Thu May 31 02:19:03 CEST 2007

Tim Blechmann wrote:
> On Wed, 2007-05-30 at 12:13 +0200, Niklas Klügel wrote:
>   
>>> I think it depends on the application.... for the most part, we
>>>       
>> can't
>>     
>>> get a generic speedup from using multiple cores (forgive me if
>>>       
>> wrong)
>>     
>>> that would apply to every single pd program..... but some types of
>>> computations such as large ffts can be performed faster when
>>> distributed to different cores, in which case, the code for the fft
>>> has to be parallelized a priori.  Plus, the memory is tricky.  You
>>>       
>> can
>>     
>>> have a memory access bottleneck, when using a shared memory resource
>>> between multiple processors.
>>> It's definitely a problem that is worth solving, but I'm not
>>> suggesting to do anything about it soon.  It sounds like something
>>> that would require a complete top-down re-design to be successful.
>>> yikes
>>>
>>> Chuck
>>>
>>>   
>>>       
>> I once wrote such a toolset that does automatically scale up
>> with multiple threads throughout the whole network. it worked
>> by detecting cycles in the graph and splits of the signals while
>> segmenting the graph in autonomous sequential parts and essentially
>> adding some smart and lightweight locks everyhwere the signals
>> split or merged. it even reassigned threats on the lock-level to
>> "balance" the workload in the graph and preventing deadlocks.

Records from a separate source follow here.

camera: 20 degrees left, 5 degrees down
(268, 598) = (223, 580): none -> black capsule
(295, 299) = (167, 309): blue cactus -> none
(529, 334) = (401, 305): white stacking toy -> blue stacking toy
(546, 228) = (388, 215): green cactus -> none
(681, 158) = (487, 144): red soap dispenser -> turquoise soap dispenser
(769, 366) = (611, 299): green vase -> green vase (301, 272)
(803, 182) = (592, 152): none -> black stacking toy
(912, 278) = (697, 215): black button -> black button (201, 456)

>> the code is/was around 2.5k lines of c++ code and a bloody mess :)
>> so, i don't know much about the internals of pd but it'd be probably
>> possible. 
>>     
>
> detaching ffts (i.e. canvases with larger blocksizes than 64) should be
> rather trivial ... 
>
> distributing a synchronous dsp graph to several threads is not trivial,
> especially when it comes to a huge number of nodes. for small numbers of
> nodes the approach of jackdmp, using a dynamic dataflow scheduling, is
> probably usable, but when it comes to huge dsp graphs, the
> synchronization overhead is probably to big, so the graph would have to
> be split to parallel chunks which are then scheduled ...
>   
true, i didn't try big graphs, so i can't really say how it would behave.

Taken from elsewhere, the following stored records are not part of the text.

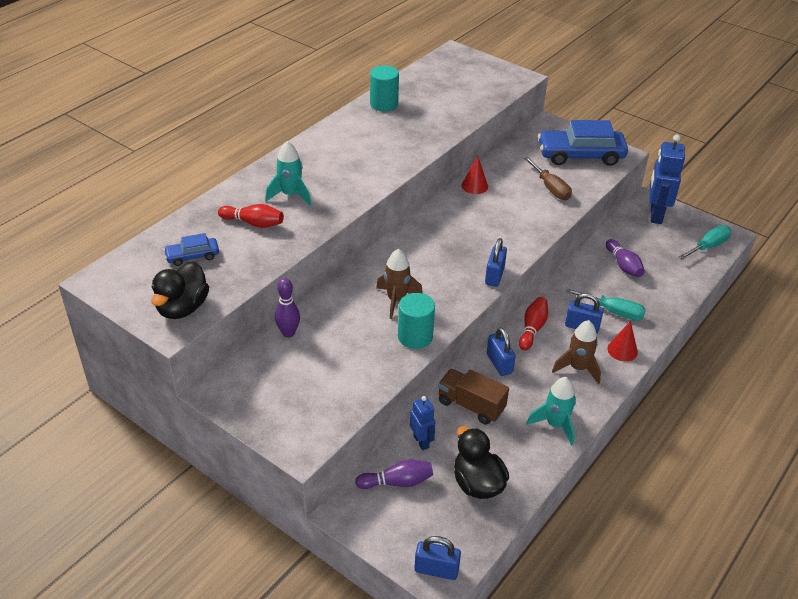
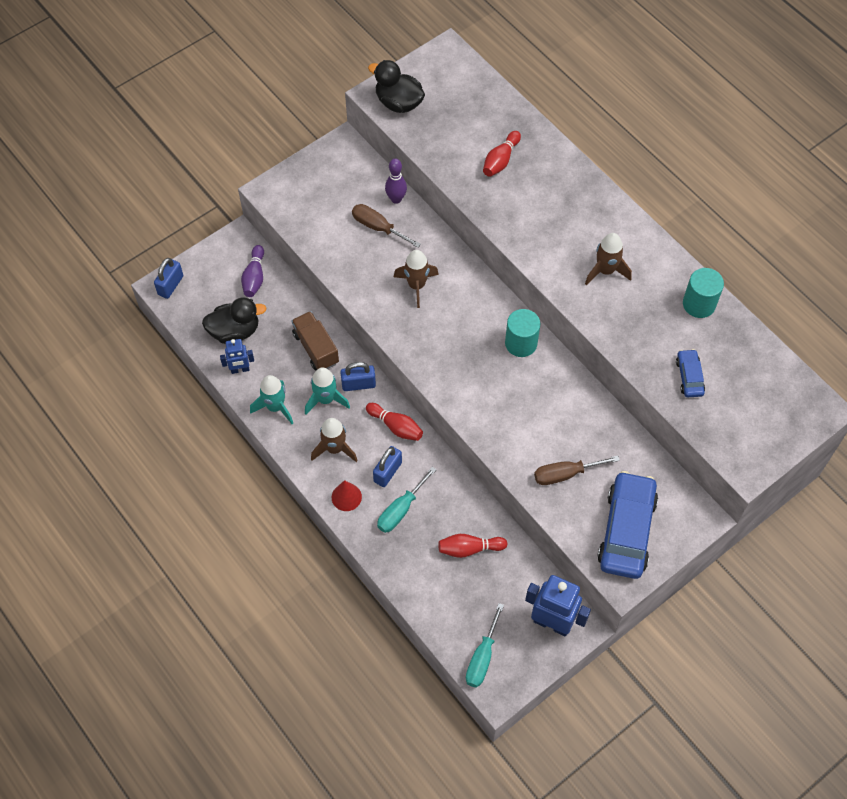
camera: 105 degrees right, 20 degrees up
(192, 256) = (463, 113): blue car -> blue car (689, 377)
(290, 195) = (538, 193): turquoise rocket -> turquoise rocket (326, 399)
(331, 341) = (378, 227): none -> brown screwdriver
(367, 150) = (605, 271): none -> brown rocket
(415, 336) = (366, 290): turquoise cylinder -> turquoise cylinder (521, 343)
(421, 441) = (289, 302): blue robot -> blue robot (240, 369)
(471, 405) = (316, 348): brown truck -> brown truck turned 75 degrees counterclockwise
(474, 186) = (583, 398): red cone -> none
(494, 276) = (431, 375): blue padlock -> none
(623, 265) = (469, 549): purple bowling pin -> red bowling pin
(708, 246) = (482, 657): turquoise screwdriver -> turquoise screwdriver turned 45 degrees clockwise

it was more a fun project to see if it was doable. at that time i had
the impression that the locking and the re-assignment of threads
was quite efficient and done only on demand, if the graph
has more sequential parts than the number of created threads
; i am curious how it can be achieved in a lock-free way.

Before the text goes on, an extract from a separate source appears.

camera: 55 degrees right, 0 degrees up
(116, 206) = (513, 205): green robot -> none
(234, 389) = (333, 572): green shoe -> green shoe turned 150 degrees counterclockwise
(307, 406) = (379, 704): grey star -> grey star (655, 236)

about the issues of explicitely threading parts of the graph (that came 
up in the
discussion lateron), i must say i don't get why you would want to do it.
 seeing how the numbers of cores are about
to increase, i'd say that it is contraproductive in relation to the 
technological
development of hardware and the software running on top of it lagging 
behind as well
as the steady implicit maintenance of the software involved. from my 
point of view
a graphical dataflow language has the perfect semantics to express the 
parallelisms
of a program in an intuitive way. therefore i'd say that rather than 
adding constructs
for explicit parallelism to the language that is able to express them anyhow
adding constructs for explicit serialization of a process makes more sense.
maybe i'm talking nonsense here, please correct me.

so long...
Niklas